Substance abuse frays kids’ safety net
COEUR d’ALENE – Drug abuse has created a generation of children with so many layers of problems that social agencies barely can scratch the surface, and foster and adoptive parents are finding themselves in over their heads.
“We had at least 10 failed adoptions last year,” said Sheilah Stone-Dorame, administrative director at Children’s Village in Coeur d’Alene.
“The average stay here used to be 90 to 120 days. Last year, we had six kids stay more than 16 months. These are not the type of kids we had here when I started.”
Children’s Village shelters children who can’t live at home for any number of reasons – a sick parent, abuse, homelessness.
Stone-Dorame and Tinka Shaffer, village development director, started working at the village about 15 years ago. Most kids then needed safety, nurturing, a warm bed, Shaffer said.
“For the most part, we got families back together,” she said. “Now we don’t want kids going back home. Mom is still using drugs.”
The state Department of Health and Welfare sends many children to the village after they have been separated from drug-using parents.
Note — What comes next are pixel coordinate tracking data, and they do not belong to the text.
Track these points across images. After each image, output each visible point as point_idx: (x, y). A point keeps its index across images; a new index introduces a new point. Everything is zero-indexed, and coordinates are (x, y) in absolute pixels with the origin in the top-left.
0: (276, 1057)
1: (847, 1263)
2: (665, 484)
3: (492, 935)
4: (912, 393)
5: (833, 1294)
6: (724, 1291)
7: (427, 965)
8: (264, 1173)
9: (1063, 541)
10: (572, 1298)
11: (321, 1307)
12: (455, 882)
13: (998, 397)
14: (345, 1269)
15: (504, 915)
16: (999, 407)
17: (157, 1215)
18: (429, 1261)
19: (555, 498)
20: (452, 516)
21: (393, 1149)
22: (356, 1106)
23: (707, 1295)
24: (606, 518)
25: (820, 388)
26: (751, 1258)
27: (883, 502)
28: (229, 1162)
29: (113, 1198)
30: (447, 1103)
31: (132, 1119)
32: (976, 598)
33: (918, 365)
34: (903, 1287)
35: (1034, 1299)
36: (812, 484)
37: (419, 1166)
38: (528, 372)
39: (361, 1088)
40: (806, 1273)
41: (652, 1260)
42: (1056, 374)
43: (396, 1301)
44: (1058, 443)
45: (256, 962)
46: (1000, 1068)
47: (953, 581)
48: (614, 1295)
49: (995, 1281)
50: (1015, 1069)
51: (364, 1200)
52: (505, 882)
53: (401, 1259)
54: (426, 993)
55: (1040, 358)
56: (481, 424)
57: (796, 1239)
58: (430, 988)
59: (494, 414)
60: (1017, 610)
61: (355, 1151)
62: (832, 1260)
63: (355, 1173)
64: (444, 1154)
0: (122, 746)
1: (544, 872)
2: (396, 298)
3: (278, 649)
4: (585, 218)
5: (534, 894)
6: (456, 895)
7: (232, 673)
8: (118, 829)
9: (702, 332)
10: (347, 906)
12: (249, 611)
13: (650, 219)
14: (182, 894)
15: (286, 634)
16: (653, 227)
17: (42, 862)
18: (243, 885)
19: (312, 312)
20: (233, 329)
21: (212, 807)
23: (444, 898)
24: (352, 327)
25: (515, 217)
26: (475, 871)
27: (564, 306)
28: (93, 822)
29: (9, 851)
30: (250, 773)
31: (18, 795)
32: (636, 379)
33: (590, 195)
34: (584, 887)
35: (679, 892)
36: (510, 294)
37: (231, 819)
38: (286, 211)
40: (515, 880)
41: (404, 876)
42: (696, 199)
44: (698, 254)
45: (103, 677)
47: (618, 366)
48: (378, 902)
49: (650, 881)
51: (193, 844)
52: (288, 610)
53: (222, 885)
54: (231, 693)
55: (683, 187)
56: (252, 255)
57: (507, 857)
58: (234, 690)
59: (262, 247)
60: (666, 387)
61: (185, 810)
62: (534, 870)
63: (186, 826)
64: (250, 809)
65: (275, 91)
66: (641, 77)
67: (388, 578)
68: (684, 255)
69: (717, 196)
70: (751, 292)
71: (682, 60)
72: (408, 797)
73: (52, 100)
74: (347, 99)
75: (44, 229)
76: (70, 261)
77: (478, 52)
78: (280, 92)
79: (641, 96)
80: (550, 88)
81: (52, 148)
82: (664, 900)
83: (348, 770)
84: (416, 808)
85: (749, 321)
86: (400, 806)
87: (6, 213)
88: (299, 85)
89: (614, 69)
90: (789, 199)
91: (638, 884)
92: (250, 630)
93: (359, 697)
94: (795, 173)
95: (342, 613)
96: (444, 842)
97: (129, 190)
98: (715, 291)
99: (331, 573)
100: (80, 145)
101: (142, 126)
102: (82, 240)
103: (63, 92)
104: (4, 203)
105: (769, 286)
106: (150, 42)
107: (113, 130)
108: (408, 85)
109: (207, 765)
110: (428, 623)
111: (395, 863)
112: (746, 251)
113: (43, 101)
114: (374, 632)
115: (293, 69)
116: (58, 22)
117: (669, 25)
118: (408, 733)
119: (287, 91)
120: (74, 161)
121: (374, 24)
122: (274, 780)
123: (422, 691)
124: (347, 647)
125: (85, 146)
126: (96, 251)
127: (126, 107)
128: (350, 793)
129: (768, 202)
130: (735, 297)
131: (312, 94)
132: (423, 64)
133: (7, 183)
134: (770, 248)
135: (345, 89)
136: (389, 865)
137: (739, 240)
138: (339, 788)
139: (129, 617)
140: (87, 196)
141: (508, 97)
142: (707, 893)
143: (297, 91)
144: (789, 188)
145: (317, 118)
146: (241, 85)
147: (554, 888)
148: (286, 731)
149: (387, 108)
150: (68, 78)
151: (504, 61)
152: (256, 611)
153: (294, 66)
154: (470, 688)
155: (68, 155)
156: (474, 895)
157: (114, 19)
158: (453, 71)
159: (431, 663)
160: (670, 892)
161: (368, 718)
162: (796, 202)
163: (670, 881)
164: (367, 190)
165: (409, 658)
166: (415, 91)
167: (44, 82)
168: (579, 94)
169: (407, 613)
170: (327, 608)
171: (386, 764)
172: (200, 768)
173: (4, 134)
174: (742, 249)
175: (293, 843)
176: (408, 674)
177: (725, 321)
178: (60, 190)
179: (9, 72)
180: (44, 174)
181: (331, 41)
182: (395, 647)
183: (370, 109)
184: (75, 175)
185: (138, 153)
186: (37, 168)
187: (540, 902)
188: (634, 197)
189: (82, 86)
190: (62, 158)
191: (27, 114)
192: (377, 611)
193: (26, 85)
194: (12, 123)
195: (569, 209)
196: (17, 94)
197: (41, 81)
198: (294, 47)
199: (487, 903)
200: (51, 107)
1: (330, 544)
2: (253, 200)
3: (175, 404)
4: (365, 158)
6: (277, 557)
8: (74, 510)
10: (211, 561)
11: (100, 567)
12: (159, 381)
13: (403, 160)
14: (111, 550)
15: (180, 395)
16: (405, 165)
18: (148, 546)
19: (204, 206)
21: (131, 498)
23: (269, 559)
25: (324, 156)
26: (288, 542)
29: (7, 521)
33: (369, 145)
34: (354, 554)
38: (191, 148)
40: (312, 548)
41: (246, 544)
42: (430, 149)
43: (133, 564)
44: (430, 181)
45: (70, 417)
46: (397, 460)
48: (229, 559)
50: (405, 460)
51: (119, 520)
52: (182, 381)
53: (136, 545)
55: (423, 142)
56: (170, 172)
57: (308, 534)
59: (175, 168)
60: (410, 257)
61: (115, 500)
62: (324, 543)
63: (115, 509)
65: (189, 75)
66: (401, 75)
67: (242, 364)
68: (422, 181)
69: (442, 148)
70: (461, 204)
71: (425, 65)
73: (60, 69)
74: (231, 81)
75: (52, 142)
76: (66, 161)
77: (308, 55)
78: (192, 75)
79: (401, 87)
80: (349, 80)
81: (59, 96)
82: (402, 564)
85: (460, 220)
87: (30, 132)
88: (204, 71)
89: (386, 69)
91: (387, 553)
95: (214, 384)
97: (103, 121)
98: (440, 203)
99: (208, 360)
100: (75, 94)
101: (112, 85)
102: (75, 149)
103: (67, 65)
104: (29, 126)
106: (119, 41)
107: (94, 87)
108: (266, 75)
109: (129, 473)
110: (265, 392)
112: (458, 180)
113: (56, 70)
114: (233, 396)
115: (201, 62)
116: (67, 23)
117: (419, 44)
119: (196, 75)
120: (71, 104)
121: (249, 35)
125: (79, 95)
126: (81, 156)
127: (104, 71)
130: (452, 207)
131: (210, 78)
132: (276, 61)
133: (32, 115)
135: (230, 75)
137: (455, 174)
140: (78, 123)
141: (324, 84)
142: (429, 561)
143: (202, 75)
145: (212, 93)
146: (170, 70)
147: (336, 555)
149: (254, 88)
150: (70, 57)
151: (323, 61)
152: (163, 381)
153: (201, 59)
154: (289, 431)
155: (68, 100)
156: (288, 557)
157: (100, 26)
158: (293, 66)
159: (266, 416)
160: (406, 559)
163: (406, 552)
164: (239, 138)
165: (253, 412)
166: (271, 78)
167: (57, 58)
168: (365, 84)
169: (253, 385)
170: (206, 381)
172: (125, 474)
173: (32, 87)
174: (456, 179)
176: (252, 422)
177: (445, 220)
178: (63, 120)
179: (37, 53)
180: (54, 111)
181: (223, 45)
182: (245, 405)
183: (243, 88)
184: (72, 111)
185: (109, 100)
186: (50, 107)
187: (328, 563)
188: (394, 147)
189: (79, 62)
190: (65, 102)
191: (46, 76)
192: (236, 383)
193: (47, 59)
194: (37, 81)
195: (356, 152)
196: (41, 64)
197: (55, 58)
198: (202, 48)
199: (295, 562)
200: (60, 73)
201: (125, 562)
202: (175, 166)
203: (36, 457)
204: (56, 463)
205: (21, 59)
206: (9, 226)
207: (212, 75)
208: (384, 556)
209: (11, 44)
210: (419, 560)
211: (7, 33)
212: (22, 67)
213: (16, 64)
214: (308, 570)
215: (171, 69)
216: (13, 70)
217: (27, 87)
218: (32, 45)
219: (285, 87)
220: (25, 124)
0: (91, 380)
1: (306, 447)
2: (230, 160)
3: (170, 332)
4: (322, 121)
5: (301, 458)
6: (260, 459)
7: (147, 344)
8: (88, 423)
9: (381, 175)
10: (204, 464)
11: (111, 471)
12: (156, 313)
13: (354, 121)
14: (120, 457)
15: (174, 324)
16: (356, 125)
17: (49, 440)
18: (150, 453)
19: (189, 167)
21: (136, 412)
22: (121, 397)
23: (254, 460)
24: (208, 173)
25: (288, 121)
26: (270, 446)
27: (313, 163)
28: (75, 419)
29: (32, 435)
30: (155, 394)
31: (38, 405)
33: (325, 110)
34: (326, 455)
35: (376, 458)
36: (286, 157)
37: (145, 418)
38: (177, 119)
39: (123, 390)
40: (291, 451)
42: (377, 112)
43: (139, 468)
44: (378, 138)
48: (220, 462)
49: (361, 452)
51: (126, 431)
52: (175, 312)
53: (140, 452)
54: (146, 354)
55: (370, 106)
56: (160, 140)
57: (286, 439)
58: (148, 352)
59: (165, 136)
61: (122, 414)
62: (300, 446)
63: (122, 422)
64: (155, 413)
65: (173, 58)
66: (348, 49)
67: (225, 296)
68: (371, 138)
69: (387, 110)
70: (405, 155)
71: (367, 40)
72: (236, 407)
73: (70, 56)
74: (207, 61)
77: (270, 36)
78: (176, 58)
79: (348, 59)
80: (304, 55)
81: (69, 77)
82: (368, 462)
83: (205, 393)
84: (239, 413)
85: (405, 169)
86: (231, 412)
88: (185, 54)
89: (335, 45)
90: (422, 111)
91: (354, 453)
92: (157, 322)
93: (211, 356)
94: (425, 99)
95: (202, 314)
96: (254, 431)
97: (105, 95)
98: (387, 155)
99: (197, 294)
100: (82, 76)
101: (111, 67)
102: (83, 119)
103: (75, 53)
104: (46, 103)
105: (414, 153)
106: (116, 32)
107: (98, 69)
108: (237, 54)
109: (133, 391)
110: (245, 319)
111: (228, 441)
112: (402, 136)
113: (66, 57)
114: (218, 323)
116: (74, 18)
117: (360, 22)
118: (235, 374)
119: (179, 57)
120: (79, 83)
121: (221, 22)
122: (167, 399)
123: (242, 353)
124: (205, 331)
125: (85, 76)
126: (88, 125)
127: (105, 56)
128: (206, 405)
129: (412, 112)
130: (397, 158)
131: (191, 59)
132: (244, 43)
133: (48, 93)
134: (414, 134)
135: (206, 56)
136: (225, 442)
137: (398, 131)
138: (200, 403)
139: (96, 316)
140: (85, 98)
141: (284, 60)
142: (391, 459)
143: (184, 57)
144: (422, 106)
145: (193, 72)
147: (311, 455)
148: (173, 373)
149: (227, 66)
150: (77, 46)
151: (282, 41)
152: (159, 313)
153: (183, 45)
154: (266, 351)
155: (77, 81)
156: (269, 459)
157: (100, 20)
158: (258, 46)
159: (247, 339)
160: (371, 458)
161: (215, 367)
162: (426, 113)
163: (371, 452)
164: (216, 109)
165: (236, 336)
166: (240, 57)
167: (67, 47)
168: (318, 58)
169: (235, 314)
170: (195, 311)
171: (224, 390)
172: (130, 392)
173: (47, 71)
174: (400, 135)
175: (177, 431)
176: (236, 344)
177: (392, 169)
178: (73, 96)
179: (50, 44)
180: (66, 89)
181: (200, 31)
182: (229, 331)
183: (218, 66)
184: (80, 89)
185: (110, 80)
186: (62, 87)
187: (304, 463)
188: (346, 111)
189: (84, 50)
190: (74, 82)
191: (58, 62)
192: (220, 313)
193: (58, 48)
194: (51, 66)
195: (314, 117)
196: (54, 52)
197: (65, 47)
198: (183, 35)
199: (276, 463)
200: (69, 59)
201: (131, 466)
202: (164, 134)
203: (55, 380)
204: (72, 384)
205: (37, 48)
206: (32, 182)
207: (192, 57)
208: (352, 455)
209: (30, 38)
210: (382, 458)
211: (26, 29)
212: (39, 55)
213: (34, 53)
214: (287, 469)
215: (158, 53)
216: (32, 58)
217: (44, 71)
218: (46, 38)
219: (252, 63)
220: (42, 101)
The state pays $10 to $14 per day to the village to care for most of those kids, but that amount no longer covers costs, Shaffer said.
Kids born into drug homes develop mental and emotional problems that require years of counseling and discourage families from adopting them, Stone-Dorame said. They wear out the village staff because they demand constant attention and care strategies the staff hasn’t had to practice in the past.
Children’s Village has two homes. One houses 10 kids who, ideally, should fit into a foster or adoptive family without much adjustment. The other home provides residential care for 10 kids with emotional, mental and behavioral problems serious enough to require professional attention. State agencies in Idaho and Washington send kids to the village’s residential care.
The states pay more for children in the second home. When that home is full, Idaho’s Health and Welfare Department now sends problem kids to the village’s first home, where services are more on the child-care level and cost less, Shaffer said.
Rob Gregory, who manages children and family services for the state’s North Idaho office, said his office has little choice because 80 percent of the children his department encounters now are living in homes with substance abuse.
“The system’s been crashed with this particular problem,” Gregory said. “It may not be meth, but substance abuse is growing. It’s a huge problem for child welfare in general in the nation.”
Gregory said parents on meth are super-productive for a few days, then shut down. They often sleep for 24 hours straight and kids are left to fend for themselves. Those kids often end up at Children’s Village, where they push the staff’s limits by screaming incessantly for attention because that’s the behavior they learned at home.
“We have one little sweetie who screams, ‘The world hates me,’ ” Shaffer said. “The staff is trying to teach her other behavior by giving her little tasks. It’s slow progress.”
Kids stay at the village longer now, taking space from other kids who may need the services. Shaffer said the construction of a third house would help. That would enable the village to offer a third level of care between rehabilitation and shelter, where many in the group from drug families would fit, she said.
But money is a problem. A new house would run about $1 million and the village needs the donations it receives to add to state payments just to cover daily care. Between 9/11 and the tsunami, though, donations are down nationwide to charities. United Parcel Service in Coeur d’Alene saw Children’s Village’s dilemma. UPS employees adopted the village to support with volunteerism two years ago.
This year, UPS is giving the village $25,000 to strengthen its budget.
“It never would have happened if it wasn’t for the employees,” said Mark Bergman, UPS division manager Monday.
The Coeur d’Alene crew regularly visits the village for yard work, maintenance and other volunteer work. Most employees also donate to the village through their paychecks, Bergman said. UPS offers grants for charities its employees support with at least 100 hours a year of volunteer work. Coeur d’Alene’s UPS staff gave 200 hours, Bergman said.
UPS also is awarding $10,000 to the Cystic Fibrosis Foundation in Spokane.
The money for Children’s Village will go to care, counseling and tutoring, Shaffer said. A third house will come later.
“Demand is up. Folks are in crisis with meth use and there’s no extra money to do what we need to do,” she said. “We have to stretch other resources to take care of the kids. UPS is wonderful.”